TASK A: Reproduce the passage from the book review below, starting at "Hazel and Augustus" and ending at "full blown tragedy.".
TASK B: According to the book review below, where do Hazel and Augustus meet?
PAGE EXTRACT section start
Monday, April 16, 2012

CBR IV: Read Free or Cannonball Hard, Entry 2: "The Fault In Our Stars" by John Green

Every time I read something John Green has written, I marvel at his ability to make me feel like the characters involved are not only real, but that they are actually falling in love.  There's just something about his prose that makes you feel like you're even falling in love yourself.  In "An Abundance of Katherines", the love story angle comes in late in the game but still manages to click with the reader as if it had been introduced on Page 1.  In "A Cheertastic Christmas Miracle", the romance was a slow burn to an obvious, yet still fantastically lovely reveal.  "The Fault In Our Stars" shows John Green making us fall in love yet again, but setting us up for an even greater heartache than that of a lover leaving us by choice...a lover who leaves through death.

Hazel and Augustus meet in a support group for teenage cancer patients.  Like some great love stories before this one, it all started with a memory...Hazel reminds Augustus of his late ex-girlfriend, who much like himself had a terminal illness.  Through their mutual friend, Issac, the two meet-cute and begin a fast developing romance that culminates in a trip to Amsterdam to stalk a famous American author into divulging secrets of the unwritten history to his own major novel's protagonists.  Through their time together and the adventures they share their love only grows, even though there's a silent clock ticking down the unknown minutes and seconds left in their lives.  Indeed one of our lovers will pass before the end of the book, taking the lightly comedic and romantic plot (only tinged with sadness) into a full blown tragedy.
PAGE EXTRACT section end
RECORD EXCERPTS section start
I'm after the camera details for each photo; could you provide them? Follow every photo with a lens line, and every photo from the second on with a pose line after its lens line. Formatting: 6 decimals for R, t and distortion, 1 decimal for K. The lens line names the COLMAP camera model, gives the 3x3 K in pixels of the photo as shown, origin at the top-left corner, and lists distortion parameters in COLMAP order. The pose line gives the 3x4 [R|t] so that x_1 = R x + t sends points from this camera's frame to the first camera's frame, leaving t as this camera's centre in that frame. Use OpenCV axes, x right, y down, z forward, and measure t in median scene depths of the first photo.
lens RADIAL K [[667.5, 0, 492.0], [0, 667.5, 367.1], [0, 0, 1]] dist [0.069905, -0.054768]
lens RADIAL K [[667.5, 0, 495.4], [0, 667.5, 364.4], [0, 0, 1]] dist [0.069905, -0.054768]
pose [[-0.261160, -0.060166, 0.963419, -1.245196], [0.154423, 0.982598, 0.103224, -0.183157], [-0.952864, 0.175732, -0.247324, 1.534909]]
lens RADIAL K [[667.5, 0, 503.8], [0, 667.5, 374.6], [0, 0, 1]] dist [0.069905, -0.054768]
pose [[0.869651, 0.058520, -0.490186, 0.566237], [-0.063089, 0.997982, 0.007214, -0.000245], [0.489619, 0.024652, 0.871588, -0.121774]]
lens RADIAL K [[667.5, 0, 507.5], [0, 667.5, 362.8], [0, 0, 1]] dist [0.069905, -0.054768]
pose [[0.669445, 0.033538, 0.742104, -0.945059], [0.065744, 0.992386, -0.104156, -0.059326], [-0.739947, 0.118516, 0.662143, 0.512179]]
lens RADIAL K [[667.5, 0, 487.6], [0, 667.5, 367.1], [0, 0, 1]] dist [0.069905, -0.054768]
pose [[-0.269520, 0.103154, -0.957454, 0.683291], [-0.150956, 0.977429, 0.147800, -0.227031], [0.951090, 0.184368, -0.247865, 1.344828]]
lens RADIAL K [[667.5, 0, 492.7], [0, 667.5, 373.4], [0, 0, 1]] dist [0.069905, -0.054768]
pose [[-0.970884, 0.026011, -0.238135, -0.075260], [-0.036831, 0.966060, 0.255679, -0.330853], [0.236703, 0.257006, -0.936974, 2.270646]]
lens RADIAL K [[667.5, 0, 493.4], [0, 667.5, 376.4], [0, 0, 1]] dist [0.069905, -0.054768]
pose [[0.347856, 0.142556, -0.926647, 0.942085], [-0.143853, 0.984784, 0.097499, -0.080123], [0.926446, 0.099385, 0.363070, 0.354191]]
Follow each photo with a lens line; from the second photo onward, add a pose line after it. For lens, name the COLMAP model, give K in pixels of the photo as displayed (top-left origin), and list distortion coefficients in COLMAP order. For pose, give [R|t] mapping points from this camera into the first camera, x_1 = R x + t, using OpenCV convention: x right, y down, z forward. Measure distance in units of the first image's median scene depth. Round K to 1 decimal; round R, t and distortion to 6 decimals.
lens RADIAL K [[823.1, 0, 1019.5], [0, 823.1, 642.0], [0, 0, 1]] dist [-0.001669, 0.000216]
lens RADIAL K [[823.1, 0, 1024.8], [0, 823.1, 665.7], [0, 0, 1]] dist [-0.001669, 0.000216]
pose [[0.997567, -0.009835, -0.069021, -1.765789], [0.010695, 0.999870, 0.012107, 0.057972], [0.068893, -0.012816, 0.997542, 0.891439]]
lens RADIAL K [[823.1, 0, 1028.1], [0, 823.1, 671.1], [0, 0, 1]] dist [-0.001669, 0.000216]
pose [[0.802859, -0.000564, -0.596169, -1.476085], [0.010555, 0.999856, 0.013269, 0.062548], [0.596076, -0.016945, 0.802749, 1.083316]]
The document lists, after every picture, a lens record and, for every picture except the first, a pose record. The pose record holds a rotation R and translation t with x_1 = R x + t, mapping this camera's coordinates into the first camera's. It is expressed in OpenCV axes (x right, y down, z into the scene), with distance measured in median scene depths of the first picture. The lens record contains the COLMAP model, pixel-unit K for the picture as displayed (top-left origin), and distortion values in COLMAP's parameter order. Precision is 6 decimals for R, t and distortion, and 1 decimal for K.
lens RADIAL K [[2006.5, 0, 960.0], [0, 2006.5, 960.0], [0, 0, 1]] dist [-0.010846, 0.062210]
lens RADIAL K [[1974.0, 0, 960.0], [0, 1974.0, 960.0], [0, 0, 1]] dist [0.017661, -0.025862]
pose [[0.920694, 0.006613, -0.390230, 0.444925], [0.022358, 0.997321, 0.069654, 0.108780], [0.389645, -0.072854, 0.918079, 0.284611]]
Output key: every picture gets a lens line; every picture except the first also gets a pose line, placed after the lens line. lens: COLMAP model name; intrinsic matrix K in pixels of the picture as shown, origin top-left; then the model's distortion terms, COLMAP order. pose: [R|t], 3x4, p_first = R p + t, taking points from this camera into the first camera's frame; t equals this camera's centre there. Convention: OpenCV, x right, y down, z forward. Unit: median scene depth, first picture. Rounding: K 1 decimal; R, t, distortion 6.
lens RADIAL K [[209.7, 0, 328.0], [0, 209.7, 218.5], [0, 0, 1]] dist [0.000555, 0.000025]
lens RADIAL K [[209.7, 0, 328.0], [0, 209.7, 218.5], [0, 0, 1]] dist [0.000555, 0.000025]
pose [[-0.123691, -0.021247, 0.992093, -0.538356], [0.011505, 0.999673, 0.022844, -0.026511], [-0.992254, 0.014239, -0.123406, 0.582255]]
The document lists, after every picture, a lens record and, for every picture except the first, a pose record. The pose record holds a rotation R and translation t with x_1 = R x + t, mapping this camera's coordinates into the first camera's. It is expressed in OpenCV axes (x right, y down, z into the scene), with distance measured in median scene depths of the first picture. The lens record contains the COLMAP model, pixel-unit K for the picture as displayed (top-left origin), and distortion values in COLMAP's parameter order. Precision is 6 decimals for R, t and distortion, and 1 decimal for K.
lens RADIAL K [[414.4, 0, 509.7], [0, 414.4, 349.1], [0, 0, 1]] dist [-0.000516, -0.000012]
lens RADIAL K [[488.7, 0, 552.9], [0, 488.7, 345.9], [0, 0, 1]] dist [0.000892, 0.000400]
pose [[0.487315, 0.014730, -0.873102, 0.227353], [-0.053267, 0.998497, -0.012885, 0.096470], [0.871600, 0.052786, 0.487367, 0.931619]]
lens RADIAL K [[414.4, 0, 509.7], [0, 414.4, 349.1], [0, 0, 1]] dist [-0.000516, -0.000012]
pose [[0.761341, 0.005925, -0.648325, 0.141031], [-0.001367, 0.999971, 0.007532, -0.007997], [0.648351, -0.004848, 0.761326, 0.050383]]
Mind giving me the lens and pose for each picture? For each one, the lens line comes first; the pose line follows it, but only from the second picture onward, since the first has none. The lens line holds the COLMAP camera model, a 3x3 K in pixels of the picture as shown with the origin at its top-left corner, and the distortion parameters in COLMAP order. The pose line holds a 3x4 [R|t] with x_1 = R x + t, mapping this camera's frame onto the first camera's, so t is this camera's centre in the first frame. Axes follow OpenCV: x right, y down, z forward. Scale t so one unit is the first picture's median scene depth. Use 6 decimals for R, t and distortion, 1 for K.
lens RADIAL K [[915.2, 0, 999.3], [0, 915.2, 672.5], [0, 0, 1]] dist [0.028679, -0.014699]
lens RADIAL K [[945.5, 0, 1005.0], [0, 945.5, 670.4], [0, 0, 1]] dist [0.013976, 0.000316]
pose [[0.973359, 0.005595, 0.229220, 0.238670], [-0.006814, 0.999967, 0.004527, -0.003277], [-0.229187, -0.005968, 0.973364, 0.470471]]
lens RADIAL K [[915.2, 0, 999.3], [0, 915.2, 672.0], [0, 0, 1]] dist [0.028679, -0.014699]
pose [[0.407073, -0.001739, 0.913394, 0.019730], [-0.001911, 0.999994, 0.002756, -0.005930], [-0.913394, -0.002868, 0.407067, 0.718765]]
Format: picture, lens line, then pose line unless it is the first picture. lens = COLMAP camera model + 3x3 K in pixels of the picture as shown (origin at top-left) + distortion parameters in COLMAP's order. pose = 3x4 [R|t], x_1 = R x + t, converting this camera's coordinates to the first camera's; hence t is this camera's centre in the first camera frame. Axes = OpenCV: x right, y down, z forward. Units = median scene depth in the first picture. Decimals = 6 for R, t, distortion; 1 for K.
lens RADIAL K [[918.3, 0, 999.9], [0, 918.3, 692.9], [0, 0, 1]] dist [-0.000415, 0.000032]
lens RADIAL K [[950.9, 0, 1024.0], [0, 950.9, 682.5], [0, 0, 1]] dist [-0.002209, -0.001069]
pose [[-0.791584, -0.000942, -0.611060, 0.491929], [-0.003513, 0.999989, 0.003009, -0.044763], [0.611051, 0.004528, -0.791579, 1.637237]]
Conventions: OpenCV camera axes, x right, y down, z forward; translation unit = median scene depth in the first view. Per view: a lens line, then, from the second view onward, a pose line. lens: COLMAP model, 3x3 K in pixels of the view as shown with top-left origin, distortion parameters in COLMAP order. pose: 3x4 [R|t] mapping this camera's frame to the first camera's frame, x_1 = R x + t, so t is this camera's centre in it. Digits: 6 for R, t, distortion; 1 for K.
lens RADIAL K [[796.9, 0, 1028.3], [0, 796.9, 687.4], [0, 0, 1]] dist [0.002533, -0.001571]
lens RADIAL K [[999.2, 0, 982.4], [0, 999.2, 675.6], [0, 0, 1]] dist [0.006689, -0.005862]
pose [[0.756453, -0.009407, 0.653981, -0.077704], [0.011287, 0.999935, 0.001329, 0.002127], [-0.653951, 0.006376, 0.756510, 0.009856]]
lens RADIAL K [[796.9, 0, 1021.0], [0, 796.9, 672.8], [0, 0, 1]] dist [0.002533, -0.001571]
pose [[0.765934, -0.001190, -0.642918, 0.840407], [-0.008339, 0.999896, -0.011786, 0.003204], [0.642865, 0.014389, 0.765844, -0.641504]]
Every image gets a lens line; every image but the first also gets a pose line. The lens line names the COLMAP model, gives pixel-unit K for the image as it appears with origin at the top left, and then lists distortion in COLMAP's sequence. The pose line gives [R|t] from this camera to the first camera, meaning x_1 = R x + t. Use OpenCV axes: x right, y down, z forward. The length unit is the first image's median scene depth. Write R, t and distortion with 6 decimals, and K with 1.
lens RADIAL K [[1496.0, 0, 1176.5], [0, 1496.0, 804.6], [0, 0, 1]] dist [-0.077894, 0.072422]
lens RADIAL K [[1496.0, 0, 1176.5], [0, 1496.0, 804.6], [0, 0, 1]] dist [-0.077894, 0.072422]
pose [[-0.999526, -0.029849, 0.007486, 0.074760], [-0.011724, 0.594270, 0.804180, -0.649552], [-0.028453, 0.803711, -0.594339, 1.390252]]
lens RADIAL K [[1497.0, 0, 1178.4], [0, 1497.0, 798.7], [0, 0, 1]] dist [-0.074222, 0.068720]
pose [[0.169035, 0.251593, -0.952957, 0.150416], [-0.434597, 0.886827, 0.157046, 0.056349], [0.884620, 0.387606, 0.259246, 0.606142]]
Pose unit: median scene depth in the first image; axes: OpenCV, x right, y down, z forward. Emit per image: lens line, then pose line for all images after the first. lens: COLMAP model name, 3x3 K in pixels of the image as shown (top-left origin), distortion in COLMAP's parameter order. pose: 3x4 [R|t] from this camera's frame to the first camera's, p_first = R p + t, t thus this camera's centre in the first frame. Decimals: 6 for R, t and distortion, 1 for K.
RECORD EXCERPTS section end
RESPONSE BOX A:
Hazel and Augustus meet in a support group for teenage cancer patients.  Like some great love stories before this one, it all started with a memory...Hazel reminds Augustus of his late ex-girlfriend, who much like himself had a terminal illness.  Through their mutual friend, Issac, the two meet-cute and begin a fast developing romance that culminates in a trip to Amsterdam to stalk a famous American author into divulging secrets of the unwritten history to his own major novel's protagonists.  Through their time together and the adventures they share their love only grows, even though there's a silent clock ticking down the unknown minutes and seconds left in their lives.  Indeed one of our lovers will pass before the end of the book, taking the lightly comedic and romantic plot (only tinged with sadness) into a full blown tragedy.

RESPONSE BOX B: They meet in a support group for teenage cancer patients.